Tuesday 3 May 2011

Walk with me: "Forget Me Not"

Alexander Holt and Lance Roehrig's low-budget Brit indie Forget Me Not follows in much the same footsteps as Before Sunrise, Once and (in particular) the glossier Last Chance Harvey, which sent Emma Thompson and Dustin Hoffman on a matchmaking walk across London. Here, it's depressed musician Tobias Menzies, walking barmaid Genevieve O'Reilly home after rescuing her from an aggressive drunk - she, in turn, rescuing him from the overdose waiting for him back at his place.

Familiarity is never far away, yet the writers change the game and raise the stakes a little by having the Grim Reaper stalk the leads. Thirtysomething Menzies - acutely aware he's now halfway through his life, with only a battered guitar case to show for it - breaks off from his pillpopping to recount the sad history of a father who was killed in the first Gulf conflict (a wrinkle destined to make every last viewer feel ten years older than they are). Meanwhile, O'Reilly's attempts to get through to a mother descending into Alzheimer's offer up a role more deserving of Gemma Jones's participation than Woody Allen could come up with in You Will Meet a Tall Dark Stranger.

Certainly, Forget Me Not skews more adult than its predecessors (Harvey excluded), and the leads do a good job of suggesting grown-ups either weighing up or burdened by their position in the grand scheme of things. Menzies gives us flashes of charm, more often obscured by a hazy somnolence that chimes with later narrative revelations; and while O'Reilly makes an unlikely barmaid - even if she is Antipodean - she's not short on the vivacity that might pull someone out of a funk.

Londoners may find the precise nature of the couple's meanderings a little vague - these two appear to stroll from Farringdon to Covent Garden without breaking a sweat - and roll their eyes when the film arrives at the South Bank, which ever since Four Weddings... in 1994 has become a rather familiar destination for lovers. (Thompson and Hoffman ended up there, too.) Yet Forget Me Not has at least one hero on board in director of photography Shane Daly, who paints an appealing, romantic picture of a capital where everybody looks glowing at six in the morning, even after a night on the tiles.

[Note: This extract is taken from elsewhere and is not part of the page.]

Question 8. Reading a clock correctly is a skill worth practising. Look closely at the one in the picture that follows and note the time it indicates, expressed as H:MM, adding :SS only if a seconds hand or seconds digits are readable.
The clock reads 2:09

There are niggles. We're not supposed to care that Menzies is clearly miming to the song his character trills while riding the London Eye, nor that the lavish orchestration we hear on the track could only be coming from the Philharmonic in the next pod down; and it's hard to buy Jones's care home, with its resemblance to the foyer of Le Meridien. (A film like this needs a certain airiness to succeed, but here we find Holt, Roehrig and Daly giving a location too much light and space.) Yet the wrong notes and false steps in the central relationship are few and far between: the final scenes even succeed in subverting the Four Weddings saw of lovers caught in the rain, plotting a surprisingly deft, even touching course through what could so easily have become soggy terrain.

Forget Me Not opens in selected cinemas from Friday.